» **WRITTEN TASK 1**: Reproduce the lines of the records from the line containing "27 апреля 2024 года 15:30" up to and including the line containing "8 февраля 2024 года 17:38".

» **TEXT UNDER STUDY**:
This illustration of Neptune appears in the text Le Livre des échecs amoureux moralisés written by Évrart de Conty (d. 1405), a physician at the court of King Charles V. Earlier, Évrart had composed the poem Les Eschés amoureux and then thirty years later wrote a prose account, incorporating a moral commentary, with both texts depending heavily on the Roman de la Rose for content and form. The newer work had specific didactic intentions: to teach a young prince how to govern well and, at the same time, how to behave when in love. The stories and images of the Classical gods provided examples to emulate and behaviors that the young reader should avoid. For example, the tritons accompanying Neptune are equated with flatterers:
"The fish tuning and trumpeting around Neptune to do him honor and keep him company signify to us the flatterers of the world and the great blabbers, who ordinarily use futile, vain words, and are often enough found everywhere, and especially in the courts of great lords."
This copy of the text was made between 1496 and 1498 for Louise of Savoy, Countess of Angoulême and mother of King Francis I, for the use of her son. The illustrations were painted by Robinet Testard, an artist who served the Angoulême family, a branch of the French royal family. His work is notable for bright colors and strong lines with a highly developed attention to decorative details. Charles d' Angoulême and his countess, Louise, commissioned Testard for works in which he created new visions of allegorical and symbolic meaning. None of Testard's manuscript illustrations are signed or dated, requiring that his works be identified by attribution, along with some associated documents.

» **RECORDED DATA**:
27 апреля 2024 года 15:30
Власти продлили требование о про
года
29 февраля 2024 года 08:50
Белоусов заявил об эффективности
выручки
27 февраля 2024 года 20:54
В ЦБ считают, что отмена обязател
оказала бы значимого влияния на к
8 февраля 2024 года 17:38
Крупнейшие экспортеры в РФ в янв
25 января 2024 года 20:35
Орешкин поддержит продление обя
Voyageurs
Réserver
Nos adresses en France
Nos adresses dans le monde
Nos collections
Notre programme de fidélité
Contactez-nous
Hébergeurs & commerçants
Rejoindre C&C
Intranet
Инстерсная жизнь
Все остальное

* * *

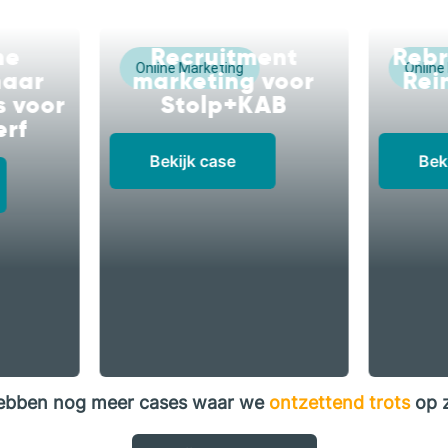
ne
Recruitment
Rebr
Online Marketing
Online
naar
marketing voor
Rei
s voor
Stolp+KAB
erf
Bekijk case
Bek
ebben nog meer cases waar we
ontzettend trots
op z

* * *

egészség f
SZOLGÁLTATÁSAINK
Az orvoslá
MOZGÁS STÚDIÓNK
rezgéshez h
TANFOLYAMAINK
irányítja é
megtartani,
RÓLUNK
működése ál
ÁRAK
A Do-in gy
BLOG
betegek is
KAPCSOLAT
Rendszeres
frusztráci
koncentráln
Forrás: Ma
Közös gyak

» **WRITTEN TASK 2**: Carry on the text about the Neptune illustration in Évrart de Conty's manuscript from its last sentence.

» **EXERCISE OUTPUT 1**:
27 апреля 2024 года 15:30
Власти продлили требование о про
года
29 февраля 2024 года 08:50
Белоусов заявил об эффективности
выручки
27 февраля 2024 года 20:54
В ЦБ считают, что отмена обязател
оказала бы значимого влияния на к
8 февраля 2024 года 17:38

» **EXERCISE OUTPUT 2**:
The mermaid is a common figure in later medieval art, where she often stood for worldly pleasures or lust. These negative connotations were further reinforced by the association with sirens, half-bird women, known from Greek and Roman mythology, to pose a danger because of their seductive songs. In Testard's image, the mermaid is playing music; but, in this case, she poses no danger to sailors. She also does not carry the common attributes of comb and mirror, signifiers of lust or vanity, but her bare breasts and delicate features invite the viewer's gaze to linger.